━━ Data under study

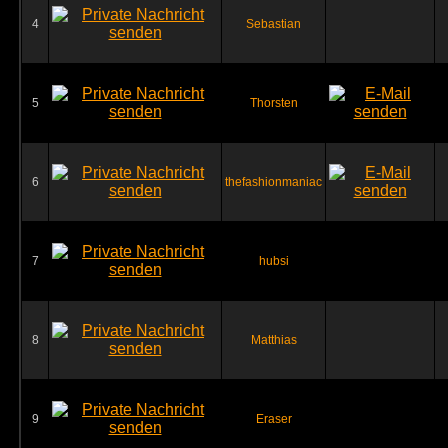
4
Sebastian
5
Thorsten
6
thefashionmaniac
7
hubsi
8
Matthias
9
Eraser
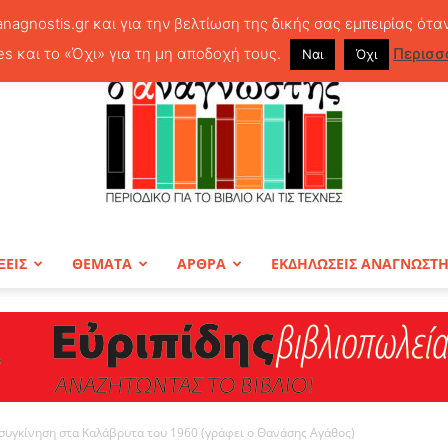
anagnostis.gr και για την βελτίωση της δικής σας εμπειρίας ότα
es και το «Όχι» για τη μη αποδοχή τους.
Περισσ
Ναι
Όχι
ΞΕΙΣ
ΘΕΜΑΤΑ
ΑΡΘΡΑ
ΕΚΔΗΛΩΣΕΙΣ ΑΝΑΓΝΩΣΤ
ΠΕΡΙΟΔΙΚΟ
 συγκίνηση στα Καλάβρυτα του 1960 (γράφει ο Θανάσης Αγάθος)
Ο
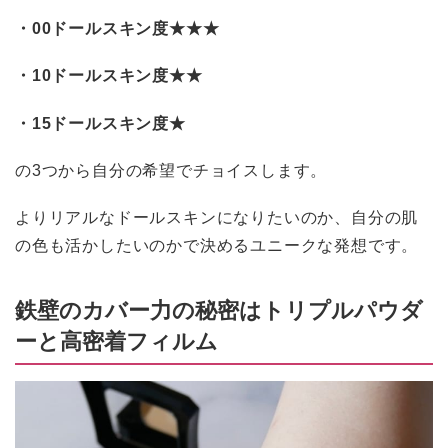
・00ドールスキン度★★★
・10ドールスキン度★★
・15ドールスキン度★
の3つから自分の希望でチョイスします。
よりリアルなドールスキンになりたいのか、自分の肌
の色も活かしたいのかで決めるユニークな発想です。
鉄壁のカバー力の秘密はトリプルパウダ
ーと高密着フィルム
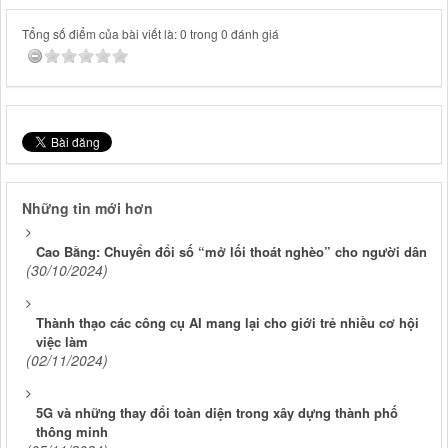
Tổng số điểm của bài viết là: 0 trong 0 đánh giá
Những tin mới hơn
Cao Bằng: Chuyển đổi số “mở lối thoát nghèo” cho người dân
(30/10/2024)
Thành thạo các công cụ AI mang lại cho giới trẻ nhiều cơ hội
việc làm
(02/11/2024)
5G và những thay đổi toàn diện trong xây dựng thành phố
thông minh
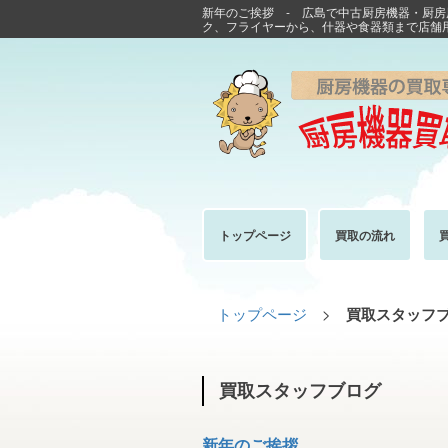
新年のご挨拶 - 広島で中古厨房機器・厨
ク、フライヤーから、什器や食器類まで店舗
トップページ
買取の流れ
トップページ
>
買取スタッフ
買取スタッフブログ
新年のご挨拶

━━━━

» **Task prompt**: Pick out the lines above containing the word "trong", then copy them.

» **Answer for this exercise**:
Tổng số điểm của bài viết là: 0 trong 0 đánh giá
5G và những thay đổi toàn diện trong xây dựng thành phố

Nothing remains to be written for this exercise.